→ **待完成练习**
1. 请抄写页面正文中从“view_times = [pd.Timestamp.now().normalize()”到“print(views_df.head())”的这一段。
2. 根据页面正文，场景7的代码一共生成多少条购物车记录？
3. 对照页面正文，判断下列说法是否正确，回答“是”或“否”，并引用原文中起决定作用的字句：(a) 场景6的浏览记录数据集包含IP地址；(b) 场景7中顾客ID从1到1000的范围内随机选取；(c) 场景8的促销活动数据集包含折扣率。

━━━ 页面正文 ━━━

适用场景:用于用户行为分析、转化漏斗建模、页面优化建议等。


✅ 场景6~10简要说明(完整代码可在Jupyter中展开)

场景编号名称描述
场景6浏览记录数据生成生成包含浏览记录ID、顾客ID、产品ID、浏览时间和IP地址的浏览记录数据集
场景7购物车数据生成生成包含购物车ID、顾客ID、产品ID、添加时间和移除时间的购物车数据集
场景8促销活动数据生成生成包含促销ID、名称、开始日期、结束日期和折扣率的促销活动数据集
场景9 用户评论数据生成包括评分、评论内容、时间、是否好评等
场景10物流数据生成包括入库、出库、库存变化、仓库地点等

场景6: 浏览记录数据生成

描述: 生成包含浏览记录ID、顾客ID、产品ID、浏览时间和IP地址的浏览记录数据集。

import ipaddress

np.random.seed(42)
num_views = 2000
view_ids = range(1, num_views + 1)
customer_ids = np.random.choice(range(1, 501), size=num_views)
product_ids = np.random.choice(['P{:03d}'.format(i+1) for i in range(100)], size=num_views)
view_times = [pd.Timestamp.now().normalize() + pd.Timedelta(minutes=np.random.randint(0, 1440)) for _ in range(num_views)]
ip_addresses = [str(ipaddress.IPv4Address(np.random.randint(0, 2**32))) for _ in range(num_views)]

views_df = pd.DataFrame({
    'ViewID': view_ids,
    'CustomerID': customer_ids,
    'ProductID': product_ids,
    'ViewTime': view_times,
    'IPAddress': ip_addresses
})

print(views_df.head())

场景7: 购物车数据生成

描述: 生成包含购物车ID、顾客ID、产品ID、添加时间和移除时间的购物车数据集。

np.random.seed(42)
num_cart_items = 1500
cart_item_ids = range(1, num_cart_items + 1)
customer_ids = np.random.choice(range(1, 501), size=num_cart_items)
product_ids = np.random.choice(['P{:03d}'.format(i+1) for i in range(100)], size=num_cart_items)
add_times = [pd.Timestamp.now().normalize() + pd.Timedelta(minutes=np.random.randint(0, 1440)) for _ in range(num_cart_items)]
remove_times = [(t + pd.Timedelta(minutes=np.random.randint(0, 1440))) if np.random.rand() > 0.3 else None for t in add_times]

carts_df = pd.DataFrame({
    'CartItemID': cart_item_ids,
    'CustomerID': customer_ids,
    'ProductID': product_ids,
    'AddTime': add_times,
    'RemoveTime': remove_times
})

print(carts_df.head())

场景8: 促销活动数据生成

描述: 生成包含促销ID、名称、开始日期、结束日期和折扣率的促销活动数据集。

np.random.seed(42)
num_promotions = 20
promotion_ids = range(1, num_promotions + 1)

━━━ 数据条目 ━━━

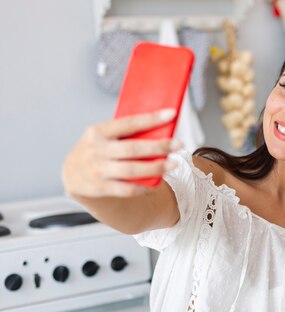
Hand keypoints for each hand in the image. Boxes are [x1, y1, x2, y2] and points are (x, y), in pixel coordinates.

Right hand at [62, 109, 180, 197]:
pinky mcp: (100, 188)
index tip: (171, 114)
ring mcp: (98, 170)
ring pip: (132, 170)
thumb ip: (124, 133)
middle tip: (179, 144)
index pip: (128, 122)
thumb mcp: (102, 136)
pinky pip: (127, 189)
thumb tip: (159, 128)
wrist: (71, 175)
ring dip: (156, 168)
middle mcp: (97, 150)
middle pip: (133, 148)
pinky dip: (144, 187)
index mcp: (98, 132)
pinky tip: (156, 182)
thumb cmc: (96, 151)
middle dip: (159, 146)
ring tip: (173, 164)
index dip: (151, 118)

━━━

→ **任务结果**
1.
view_times = [pd.Timestamp.now().normalize() + pd.Timedelta(minutes=np.random.randint(0, 1440)) for _ in range(num_views)]
ip_addresses = [str(ipaddress.IPv4Address(np.random.randint(0, 2**32))) for _ in range(num_views)]

views_df = pd.DataFrame({
    'ViewID': view_ids,
    'CustomerID': customer_ids,
    'ProductID': product_ids,
    'ViewTime': view_times,
    'IPAddress': ip_addresses
})

print(views_df.head())

2. 1500条。

3.
(a) 是。原文：“生成包含浏览记录ID、顾客ID、产品ID、浏览时间和IP地址的浏览记录数据集”
(b) 否。原文：“customer_ids = np.random.choice(range(1, 501), size=num_cart_items)”
(c) 是。原文：“生成包含促销ID、名称、开始日期、结束日期和折扣率的促销活动数据集”